Seventy‑three genomes across more than three millennia provide a substantial window into Baltic prehistory. Among typed Y‑chromosomes (n=64) haplogroup R dominates (R lineages ~78%), consistent with widespread Steppe‑associated paternal ancestry in Bronze Age Eurasia. Haplogroup N (~13%) is present and likely reflects later or regionally specific connections tied to Uralic‑language‑associated groups; its appearance is spatially patchy in the dataset. Minor Y lineages (P, J) appear at low frequency, indicating additional male-mediated connections.

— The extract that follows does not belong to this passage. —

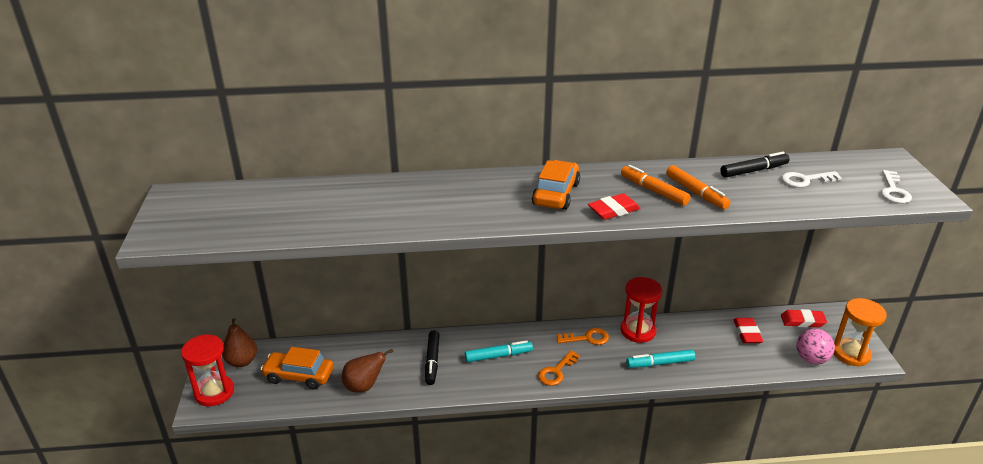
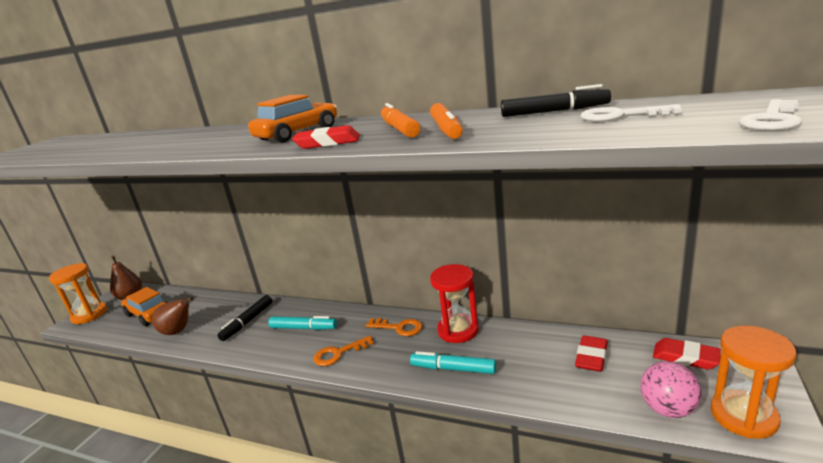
camera: 30 degrees right, 10 degrees down
red hourglass [181,334,234,406] -> orange hourglass [49,263,107,324]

Mitochondrial DNA (n=59) shows maternal diversity dominated by U (~37%) and H (~32%), mitochondrial clades common across northern and central Europe and often associated respectively with Mesolithic hunter‑gatherer continuity (U) and Neolithic farmer expansions (H). The presence of T, J and K further highlights the mixed maternal heritage of Baltic communities. Together, these patterns depict a population shaped by incoming Bronze Age Steppe ancestry, enduring local maternal lineages, and later inputs linked to northern/eastern contacts.
Caveats: although 73 samples are a robust dataset for the region, temporal and geographic clustering of samples can bias frequency estimates; some haplogroup counts reflect only typed individuals. Interpretations should therefore be treated as regionally informative but open to refinement as more data accumulate.